## Work task:
Return every line from the records below with the string "other".

Stored items
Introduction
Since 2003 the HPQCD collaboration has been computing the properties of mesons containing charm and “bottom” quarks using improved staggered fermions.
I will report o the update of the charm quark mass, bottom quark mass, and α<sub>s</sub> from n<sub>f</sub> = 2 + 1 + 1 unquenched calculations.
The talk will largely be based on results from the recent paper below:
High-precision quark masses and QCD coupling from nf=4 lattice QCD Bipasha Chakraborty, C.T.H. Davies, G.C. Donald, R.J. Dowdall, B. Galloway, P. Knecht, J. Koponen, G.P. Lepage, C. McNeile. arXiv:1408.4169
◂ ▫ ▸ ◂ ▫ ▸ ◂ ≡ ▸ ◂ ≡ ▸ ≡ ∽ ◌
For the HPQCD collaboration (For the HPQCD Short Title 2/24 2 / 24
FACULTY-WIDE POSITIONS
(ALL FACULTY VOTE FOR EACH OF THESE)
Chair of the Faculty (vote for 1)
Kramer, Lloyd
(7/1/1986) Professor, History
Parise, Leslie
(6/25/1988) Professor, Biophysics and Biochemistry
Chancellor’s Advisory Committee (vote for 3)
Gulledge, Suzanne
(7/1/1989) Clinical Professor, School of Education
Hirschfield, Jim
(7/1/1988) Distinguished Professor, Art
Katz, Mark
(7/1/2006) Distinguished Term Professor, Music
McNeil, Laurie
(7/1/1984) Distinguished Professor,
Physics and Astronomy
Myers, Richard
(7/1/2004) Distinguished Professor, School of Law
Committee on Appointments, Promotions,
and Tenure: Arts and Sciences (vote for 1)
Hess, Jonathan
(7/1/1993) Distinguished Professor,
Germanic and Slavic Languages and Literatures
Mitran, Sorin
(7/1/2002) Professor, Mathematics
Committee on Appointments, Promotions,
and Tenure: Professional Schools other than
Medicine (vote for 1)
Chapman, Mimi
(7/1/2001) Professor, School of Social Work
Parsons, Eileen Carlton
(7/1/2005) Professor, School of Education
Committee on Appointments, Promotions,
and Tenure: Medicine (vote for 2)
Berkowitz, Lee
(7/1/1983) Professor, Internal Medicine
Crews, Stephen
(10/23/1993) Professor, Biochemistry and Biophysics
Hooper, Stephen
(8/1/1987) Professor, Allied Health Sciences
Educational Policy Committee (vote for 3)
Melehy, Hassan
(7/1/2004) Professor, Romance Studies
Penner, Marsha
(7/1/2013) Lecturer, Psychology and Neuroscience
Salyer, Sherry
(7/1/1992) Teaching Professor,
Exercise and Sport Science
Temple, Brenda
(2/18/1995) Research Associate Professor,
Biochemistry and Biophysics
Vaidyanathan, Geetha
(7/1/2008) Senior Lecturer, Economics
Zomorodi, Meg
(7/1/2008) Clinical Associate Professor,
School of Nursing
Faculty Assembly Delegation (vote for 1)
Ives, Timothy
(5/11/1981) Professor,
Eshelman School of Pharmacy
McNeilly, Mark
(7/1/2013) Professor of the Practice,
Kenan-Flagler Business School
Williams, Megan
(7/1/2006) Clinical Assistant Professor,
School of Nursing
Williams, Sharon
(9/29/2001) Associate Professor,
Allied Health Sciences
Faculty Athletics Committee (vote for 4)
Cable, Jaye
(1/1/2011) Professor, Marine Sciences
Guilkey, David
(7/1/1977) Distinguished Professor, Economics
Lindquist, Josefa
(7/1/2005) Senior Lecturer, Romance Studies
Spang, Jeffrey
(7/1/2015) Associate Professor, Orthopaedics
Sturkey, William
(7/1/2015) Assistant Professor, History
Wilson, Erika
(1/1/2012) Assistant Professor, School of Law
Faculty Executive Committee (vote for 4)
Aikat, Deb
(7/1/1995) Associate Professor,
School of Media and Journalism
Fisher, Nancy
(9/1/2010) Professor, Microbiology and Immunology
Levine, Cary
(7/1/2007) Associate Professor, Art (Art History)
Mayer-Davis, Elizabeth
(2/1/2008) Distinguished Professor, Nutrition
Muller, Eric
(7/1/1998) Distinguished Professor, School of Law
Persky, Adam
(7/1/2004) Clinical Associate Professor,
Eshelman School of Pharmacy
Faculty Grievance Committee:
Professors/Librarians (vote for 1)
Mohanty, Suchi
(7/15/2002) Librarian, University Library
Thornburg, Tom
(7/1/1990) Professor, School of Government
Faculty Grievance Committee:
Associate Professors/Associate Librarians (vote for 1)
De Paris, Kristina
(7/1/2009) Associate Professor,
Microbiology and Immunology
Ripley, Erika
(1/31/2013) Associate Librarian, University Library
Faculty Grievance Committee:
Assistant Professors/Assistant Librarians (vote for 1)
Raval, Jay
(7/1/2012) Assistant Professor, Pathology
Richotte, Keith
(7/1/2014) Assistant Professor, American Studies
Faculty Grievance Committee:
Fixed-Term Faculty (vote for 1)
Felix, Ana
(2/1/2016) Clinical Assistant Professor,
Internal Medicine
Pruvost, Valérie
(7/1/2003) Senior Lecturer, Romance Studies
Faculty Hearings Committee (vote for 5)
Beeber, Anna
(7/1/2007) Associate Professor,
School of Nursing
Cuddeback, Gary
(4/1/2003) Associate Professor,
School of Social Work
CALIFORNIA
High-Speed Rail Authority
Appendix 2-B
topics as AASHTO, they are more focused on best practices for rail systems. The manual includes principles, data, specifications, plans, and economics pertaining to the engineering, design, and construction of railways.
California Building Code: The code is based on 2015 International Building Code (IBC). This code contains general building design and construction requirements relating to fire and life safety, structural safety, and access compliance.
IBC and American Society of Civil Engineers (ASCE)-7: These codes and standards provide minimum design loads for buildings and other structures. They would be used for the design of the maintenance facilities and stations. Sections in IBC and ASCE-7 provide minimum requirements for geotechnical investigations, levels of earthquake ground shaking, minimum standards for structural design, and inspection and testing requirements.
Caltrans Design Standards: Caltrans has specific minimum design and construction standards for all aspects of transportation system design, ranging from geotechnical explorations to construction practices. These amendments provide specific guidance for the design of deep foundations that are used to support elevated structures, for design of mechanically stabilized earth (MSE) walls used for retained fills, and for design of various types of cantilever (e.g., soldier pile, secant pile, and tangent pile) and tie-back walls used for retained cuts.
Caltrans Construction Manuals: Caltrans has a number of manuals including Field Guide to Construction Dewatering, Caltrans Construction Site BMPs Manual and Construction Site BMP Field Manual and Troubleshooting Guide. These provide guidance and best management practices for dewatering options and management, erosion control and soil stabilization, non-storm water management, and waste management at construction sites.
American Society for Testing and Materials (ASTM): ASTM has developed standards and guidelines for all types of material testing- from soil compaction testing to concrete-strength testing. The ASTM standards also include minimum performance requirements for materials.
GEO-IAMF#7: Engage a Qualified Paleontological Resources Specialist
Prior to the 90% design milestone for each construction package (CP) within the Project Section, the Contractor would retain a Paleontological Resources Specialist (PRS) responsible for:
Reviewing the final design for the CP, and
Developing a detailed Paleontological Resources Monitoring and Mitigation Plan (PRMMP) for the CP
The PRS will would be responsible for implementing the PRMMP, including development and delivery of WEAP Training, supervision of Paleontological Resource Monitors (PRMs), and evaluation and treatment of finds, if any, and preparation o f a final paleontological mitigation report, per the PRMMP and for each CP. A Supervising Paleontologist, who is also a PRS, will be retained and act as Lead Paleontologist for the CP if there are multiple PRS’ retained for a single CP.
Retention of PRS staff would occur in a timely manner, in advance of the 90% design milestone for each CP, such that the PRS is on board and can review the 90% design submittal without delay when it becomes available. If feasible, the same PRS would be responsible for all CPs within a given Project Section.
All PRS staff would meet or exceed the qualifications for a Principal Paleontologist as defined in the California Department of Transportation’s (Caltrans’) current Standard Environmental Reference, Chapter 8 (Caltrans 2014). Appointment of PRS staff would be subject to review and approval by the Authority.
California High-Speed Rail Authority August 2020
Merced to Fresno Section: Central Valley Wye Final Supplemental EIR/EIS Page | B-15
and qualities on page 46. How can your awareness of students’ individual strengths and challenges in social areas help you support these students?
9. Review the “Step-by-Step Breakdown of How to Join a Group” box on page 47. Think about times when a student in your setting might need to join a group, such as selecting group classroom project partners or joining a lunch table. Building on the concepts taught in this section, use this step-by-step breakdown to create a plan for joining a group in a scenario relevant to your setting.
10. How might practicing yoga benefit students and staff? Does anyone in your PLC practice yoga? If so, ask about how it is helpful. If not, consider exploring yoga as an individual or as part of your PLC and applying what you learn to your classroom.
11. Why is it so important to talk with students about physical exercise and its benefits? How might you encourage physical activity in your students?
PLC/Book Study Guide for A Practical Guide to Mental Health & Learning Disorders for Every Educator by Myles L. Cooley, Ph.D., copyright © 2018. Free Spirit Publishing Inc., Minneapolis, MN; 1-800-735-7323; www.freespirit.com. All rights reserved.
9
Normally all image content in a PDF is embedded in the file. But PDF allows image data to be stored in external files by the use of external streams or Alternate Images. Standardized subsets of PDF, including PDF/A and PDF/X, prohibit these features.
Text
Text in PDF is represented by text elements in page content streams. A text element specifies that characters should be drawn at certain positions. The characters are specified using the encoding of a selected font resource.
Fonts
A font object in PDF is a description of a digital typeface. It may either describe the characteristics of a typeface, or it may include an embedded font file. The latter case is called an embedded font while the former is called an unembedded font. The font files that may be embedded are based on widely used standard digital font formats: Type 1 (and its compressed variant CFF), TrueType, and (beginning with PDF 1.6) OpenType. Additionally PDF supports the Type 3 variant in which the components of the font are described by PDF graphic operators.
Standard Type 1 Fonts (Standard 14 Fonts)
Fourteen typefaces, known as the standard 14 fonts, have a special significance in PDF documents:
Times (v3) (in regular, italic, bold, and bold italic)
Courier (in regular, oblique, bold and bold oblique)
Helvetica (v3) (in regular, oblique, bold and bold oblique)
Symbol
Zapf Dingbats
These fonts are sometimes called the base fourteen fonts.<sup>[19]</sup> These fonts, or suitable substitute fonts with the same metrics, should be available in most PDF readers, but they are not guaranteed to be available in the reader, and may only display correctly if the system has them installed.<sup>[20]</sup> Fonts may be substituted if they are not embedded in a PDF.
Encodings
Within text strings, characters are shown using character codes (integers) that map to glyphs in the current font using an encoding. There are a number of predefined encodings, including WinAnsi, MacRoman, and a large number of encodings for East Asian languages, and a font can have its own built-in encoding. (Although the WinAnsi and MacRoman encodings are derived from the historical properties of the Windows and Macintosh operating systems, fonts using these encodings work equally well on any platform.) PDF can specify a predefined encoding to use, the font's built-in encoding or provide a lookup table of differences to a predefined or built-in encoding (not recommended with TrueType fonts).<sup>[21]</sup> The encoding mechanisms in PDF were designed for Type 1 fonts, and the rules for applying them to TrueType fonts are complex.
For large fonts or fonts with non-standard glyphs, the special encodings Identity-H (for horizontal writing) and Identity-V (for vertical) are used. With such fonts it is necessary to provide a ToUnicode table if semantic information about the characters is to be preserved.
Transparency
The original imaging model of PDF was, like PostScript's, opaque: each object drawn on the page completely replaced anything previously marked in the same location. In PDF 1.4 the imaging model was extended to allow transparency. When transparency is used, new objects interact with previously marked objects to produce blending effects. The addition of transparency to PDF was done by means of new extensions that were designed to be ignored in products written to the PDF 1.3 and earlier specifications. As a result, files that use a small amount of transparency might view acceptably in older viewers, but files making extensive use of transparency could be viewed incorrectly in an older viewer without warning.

## Task response:
and Tenure: Professional Schools other than
IBC and American Society of Civil Engineers (ASCE)-7: These codes and standards provide minimum design loads for buildings and other structures. They would be used for the design of the maintenance facilities and stations. Sections in IBC and ASCE-7 provide minimum requirements for geotechnical investigations, levels of earthquake ground shaking, minimum standards for structural design, and inspection and testing requirements.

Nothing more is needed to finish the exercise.